Draco didn't get more than half of that, but that was enough. He couldn't tell Richard anything about what had happened at Hogwarts, though. A year of hell, ending with Crabbe dead and, for all he knew, his parents being arrested at this very moment...

"There was... trouble, bad trouble, which is why she's stuck with me now. And I can't help it," he said, "he--she--whatever--went and got really fanciable. And that voice. The voice was always bad. Merlin. But she can't possibly fancy me. She thinks I'm a brat. Even if I did punch somebody for hitting her." He blinked at Richard owlishly--and a bit hopefully, if the truth were told. "...Are you sure?"

Before Richard could parse that enough to begin to answer it, the door swung open and Sevanna sailed in, that prowling walk in evidence as always.

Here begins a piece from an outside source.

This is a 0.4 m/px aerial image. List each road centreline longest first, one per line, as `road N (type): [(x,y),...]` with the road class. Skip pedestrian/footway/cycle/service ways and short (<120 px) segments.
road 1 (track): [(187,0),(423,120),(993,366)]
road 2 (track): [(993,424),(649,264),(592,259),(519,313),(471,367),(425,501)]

"I came in to see how you were doing," she said, kneeling on Draco's other side.

"Sev, tha canst not come in 'ere!" Richard protested. "Tha'rt a bird na!"

"Whisht, doylum," she said impatiently to Richard, and then her eyes searched Draco's. "It's been a bad day for you," she said with guarded sympathy, handoing over a vial of something. "Do you feel like you could make it home?"

"Yeah, I think so," Draco said wryly, and downed the potion. "My accounts are pretty much settled now." His hand lifted its own volition and lightly brushed the corner of her mouth. He really hoped it wouldn't bruise. "How about you?"

She looked startled by the contact, and sat stock still, as if completely unused to tenderness of any kind. "Fine," she said faintly, at an uncharacteristic loss for words. And then she found them again. "Come on," she said, hauling Draco up off the floor, "the sooner we're asleep, the sooner this bloody horrible day will be behind us."

Richard shot them both a knowing look as Sevanna offered him a hand up in turn. "You're ta bed, then?" he inquired innocently.

"Separately," Sevanna said in a tone that brooked no argument.

Richard apparently hadn't read that part of the script. "The young pyot does naught but skeg at thee, an' tha'rt not..."

"Whisht," Sevanna said sharply, glaring at her brother. He held up his hands in surrender and shot her a smirk that was entirely too reminiscent of her own.

"What's a pyot?" Draco asked, not sure what Richard had called him, and not entirely sure he wanted to know.

"It means 'magpie,'" Sevanna sighed. "Or 'chatterer.'

It was a fair cop, Draco supposed.

She and Richard picked him up off the floor together, and they went home in the company of around two dozen strapping partygoers, heading more or less immediately to bed.

Their separate beds, whatever anyone else might have thought.